Third sentence in, Daniel J. Mitchell is using a conclusion as if it were an observation. The problem is excessive government spending. Sounds like a conclusion to me.

And how would you know that "America’s fiscal problem is excessive government spending" if not for the deficits? But perhaps this is Mr. Mitchell's point. So then, let us suppose that deficits are evidence of excessive government spending.

Oh, well there you go. This is how we arrive at Mitchell's conclusion. By supposing it.

... In addition to being theoretically misguided, critics sometimes blame Obama for things that are not his fault. Listening to a talk radio program yesterday, the host asserted that Obama tripled the budget deficit in his first year. This assertion is understandable, since the deficit jumped from about $450 billion in 2008 to $1.4 trillion in 2009. As this chart illustrates, with the Bush years in green, it appears as if Obama’s policies have led to an explosion of debt.

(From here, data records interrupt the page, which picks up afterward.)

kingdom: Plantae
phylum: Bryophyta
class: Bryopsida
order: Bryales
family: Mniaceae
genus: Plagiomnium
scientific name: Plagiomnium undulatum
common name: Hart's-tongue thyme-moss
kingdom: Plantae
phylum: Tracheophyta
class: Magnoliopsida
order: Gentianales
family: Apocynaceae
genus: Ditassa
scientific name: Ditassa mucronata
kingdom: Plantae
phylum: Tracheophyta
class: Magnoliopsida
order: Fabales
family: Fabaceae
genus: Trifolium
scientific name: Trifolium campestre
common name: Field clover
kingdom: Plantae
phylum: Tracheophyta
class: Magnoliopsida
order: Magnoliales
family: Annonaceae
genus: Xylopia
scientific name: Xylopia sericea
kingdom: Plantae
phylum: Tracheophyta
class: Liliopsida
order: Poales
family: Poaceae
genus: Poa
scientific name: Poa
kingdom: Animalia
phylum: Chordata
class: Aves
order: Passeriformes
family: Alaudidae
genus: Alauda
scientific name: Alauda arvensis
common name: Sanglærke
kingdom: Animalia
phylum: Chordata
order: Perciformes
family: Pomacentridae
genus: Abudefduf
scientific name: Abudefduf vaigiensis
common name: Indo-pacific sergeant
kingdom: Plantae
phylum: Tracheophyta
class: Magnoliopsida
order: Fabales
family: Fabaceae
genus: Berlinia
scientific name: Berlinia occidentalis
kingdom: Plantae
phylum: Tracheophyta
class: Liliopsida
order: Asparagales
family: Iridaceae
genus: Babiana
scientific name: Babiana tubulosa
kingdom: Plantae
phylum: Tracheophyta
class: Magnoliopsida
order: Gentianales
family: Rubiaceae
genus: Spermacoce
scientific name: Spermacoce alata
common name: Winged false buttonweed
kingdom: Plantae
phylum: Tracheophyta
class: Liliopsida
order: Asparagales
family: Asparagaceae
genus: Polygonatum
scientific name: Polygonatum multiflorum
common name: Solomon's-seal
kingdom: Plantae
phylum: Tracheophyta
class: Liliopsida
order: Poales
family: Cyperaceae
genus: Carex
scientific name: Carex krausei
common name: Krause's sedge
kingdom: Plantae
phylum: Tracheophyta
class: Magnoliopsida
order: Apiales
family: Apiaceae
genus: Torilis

But there is one rather important detail that makes a big difference. The chart is based on the assumption that the current administration should be blamed for the 2009 fiscal year. While this makes sense to a casual observer, it is largely untrue. The 2009 fiscal year began October 1, 2008, nearly four months before Obama took office. The budget for the entire fiscal year was largely set in place while Bush was in the White House...

As for myself, I much prefer to leave out the politics altogether and deal directly with the economics of the economic problem.

1 comment:

Jazzbumpa said...

As weirdly refreshing as it is to see Cato 1) defending B Hoover Obama, and 2) placing responsibility where it belongs, the right strategy for reading Cato is to look for the lie.

Which you spotted right off.

The truth is, spending has only wiggled a bit and barely gone above the trend clearly visible since 1990.

The other truth is the bottom fell out of revenues, because the economy tanked.

Also, we seem to have forgotten how to tax. Don't expect Cato to say anything about that.